In the early 2000s reality TV boom, stars of that medium were frequently dismissed as merely “being famous for being famous.” In 2018, when everything is public and shared, one can become, like the aerial tramway, “famous for being anonymous.” It’s a self-defeating curse, one that threatens anyone who lives in comfortable obscurity.

The emoji, like many viral stars, did not ask for this fame. Instead, it is riding the same kind of self-referential wave that swept the likes of “Star Wars kid” and #PlaneBae into the jagged rocks of online notoriety.

For years, the aerial tramway lived in its peaceful little cartoon idyll, carting precisely zero passengers up and down an unseen incline. It was only a matter of time before the humans swarmed upon it and began projecting our own fears of unpopularity and impersonality.

The aerial tramway emoji has been living in hell for 76 days. We are monsters.

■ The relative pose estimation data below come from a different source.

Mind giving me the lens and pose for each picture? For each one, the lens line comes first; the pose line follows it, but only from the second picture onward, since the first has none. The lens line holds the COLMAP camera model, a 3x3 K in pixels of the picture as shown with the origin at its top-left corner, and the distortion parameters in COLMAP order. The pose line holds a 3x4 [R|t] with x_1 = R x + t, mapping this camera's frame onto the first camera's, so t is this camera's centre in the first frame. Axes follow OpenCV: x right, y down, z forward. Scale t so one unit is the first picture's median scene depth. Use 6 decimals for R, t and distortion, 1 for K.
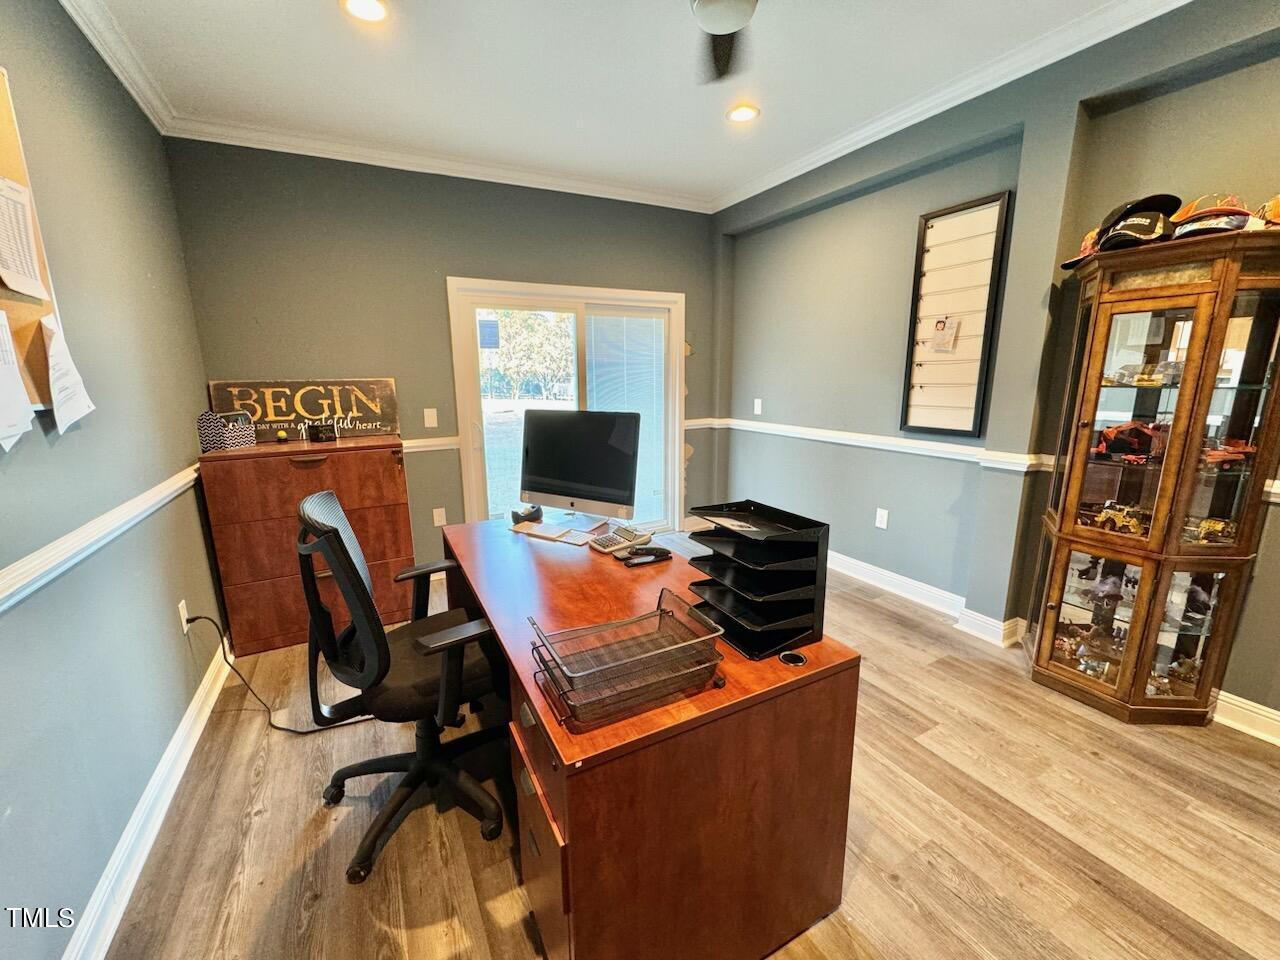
lens RADIAL K [[510.8, 0, 633.9], [0, 510.8, 484.9], [0, 0, 1]] dist [-0.000720, 0.000951]
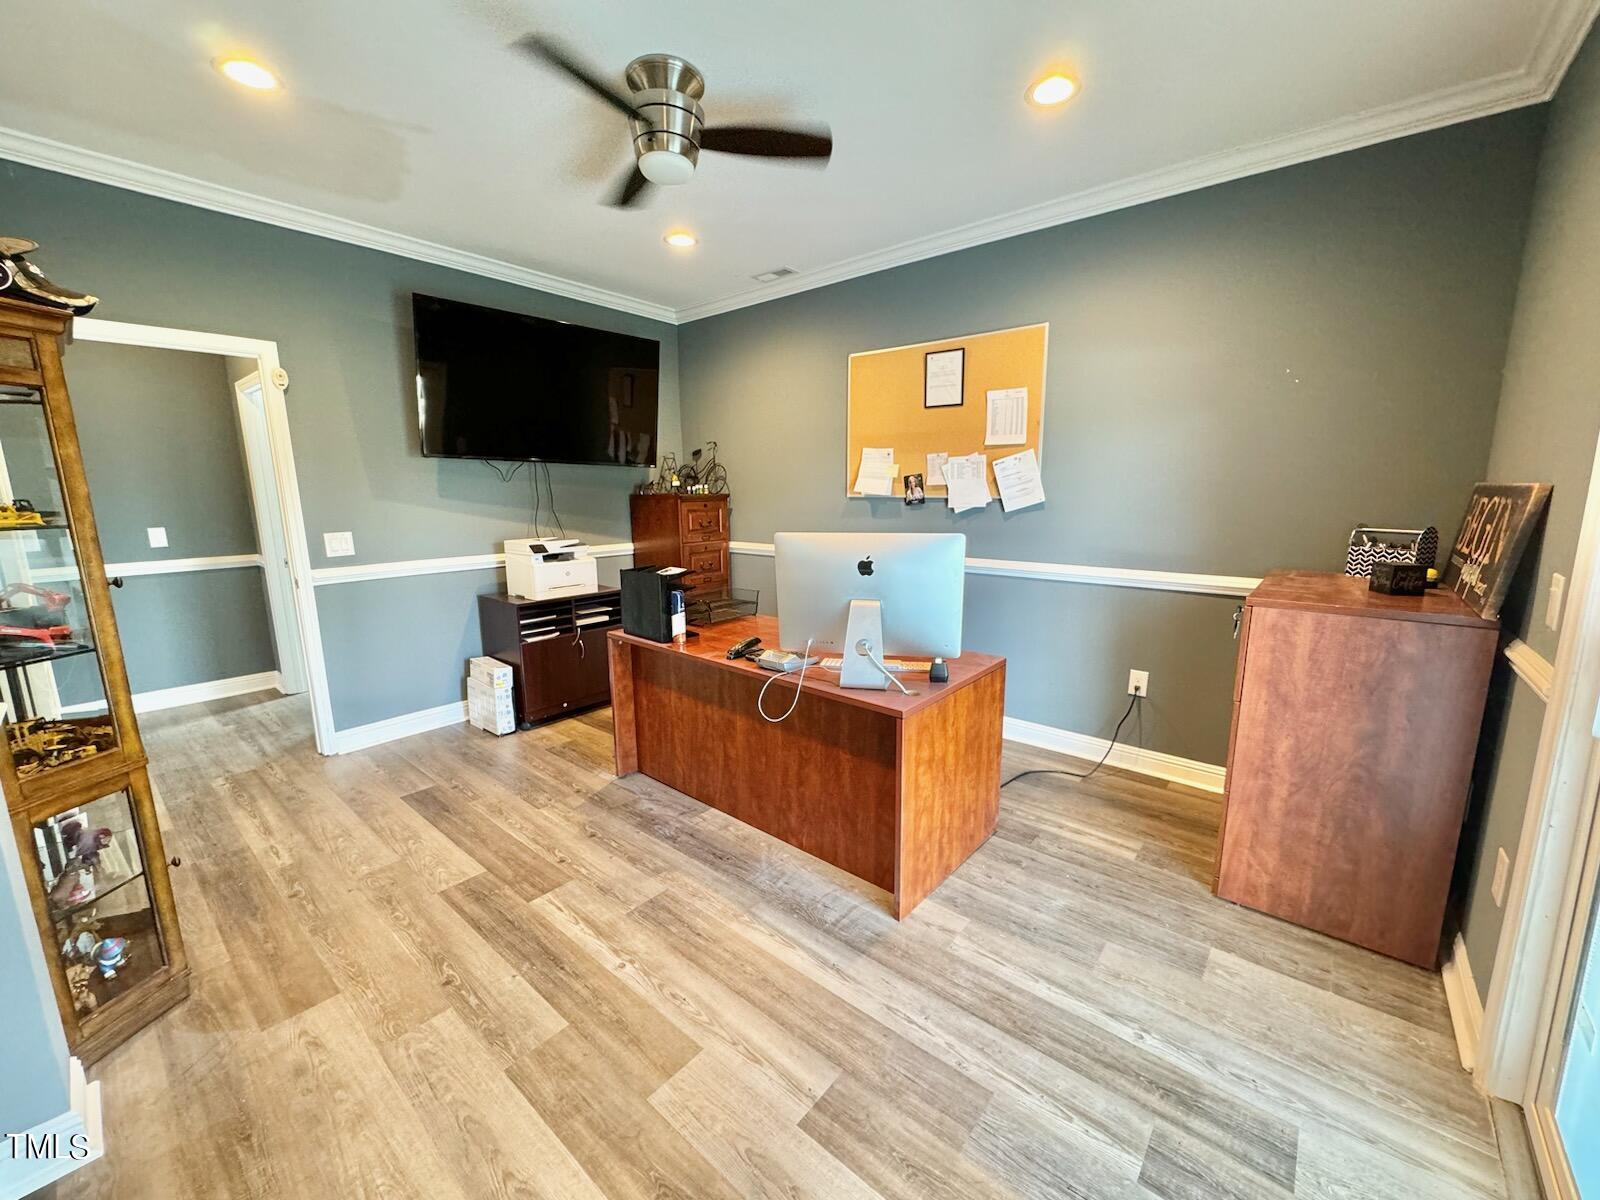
lens RADIAL K [[638.5, 0, 795.1], [0, 638.5, 594.9], [0, 0, 1]] dist [-0.000720, 0.000951]
pose [[-0.933255, 0.080890, -0.349989, 0.254605], [-0.054842, 0.930809, 0.361368, -0.298139], [0.355004, 0.356443, -0.864246, 1.361825]]
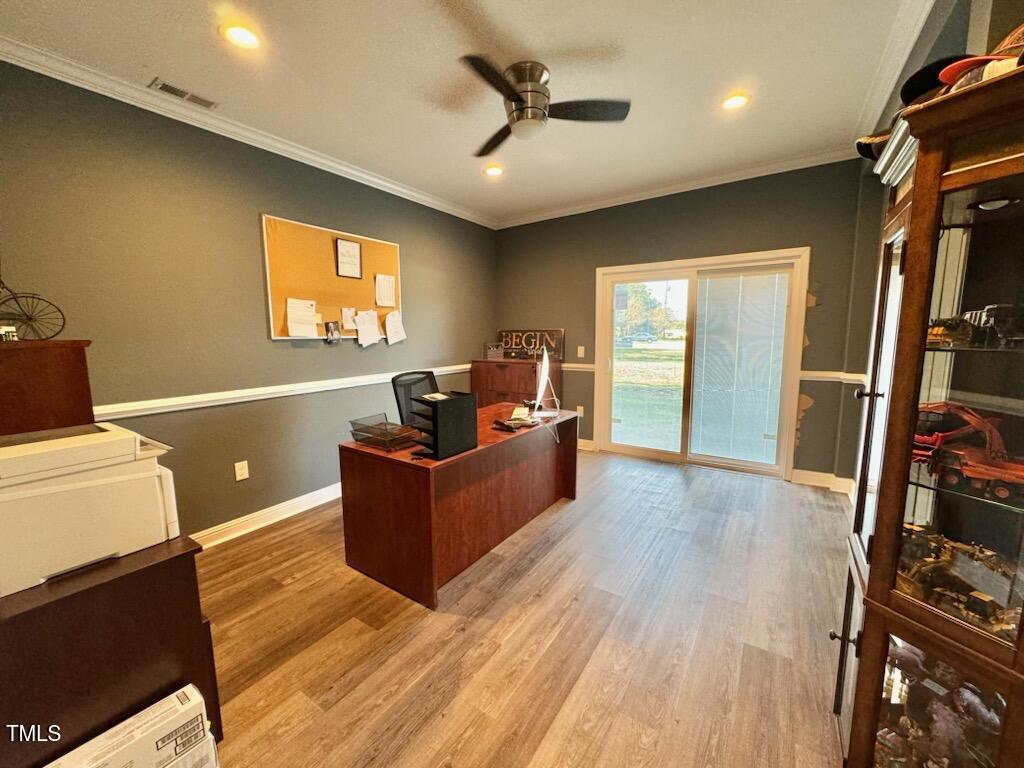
lens RADIAL K [[408.6, 0, 509.4], [0, 408.6, 382.7], [0, 0, 1]] dist [-0.000720, 0.000951]
pose [[0.466981, 0.119369, -0.876173, 0.792778], [-0.180966, 0.982776, 0.037442, -0.044329], [0.865552, 0.141073, 0.480540, 0.185365]]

Update, July 23, 2018, 1:15 p.m. ET: On Sunday, @leastUsedEmoji announced that aerial tramway is no longer the least used emoji on Twitter. It survived at the bottom of the rankings for 77 days before being usurped by the input symbol for latin capital letters.

This development sparked celebrations on Twitter amongst those who had championed aerial tramway’s cause, and some are remaining loyal to the emoji to an uncertain end.

Will we afford input symbol for the latin capital letters emoji the privacy we refused aerial tramway? Early indications are not promising.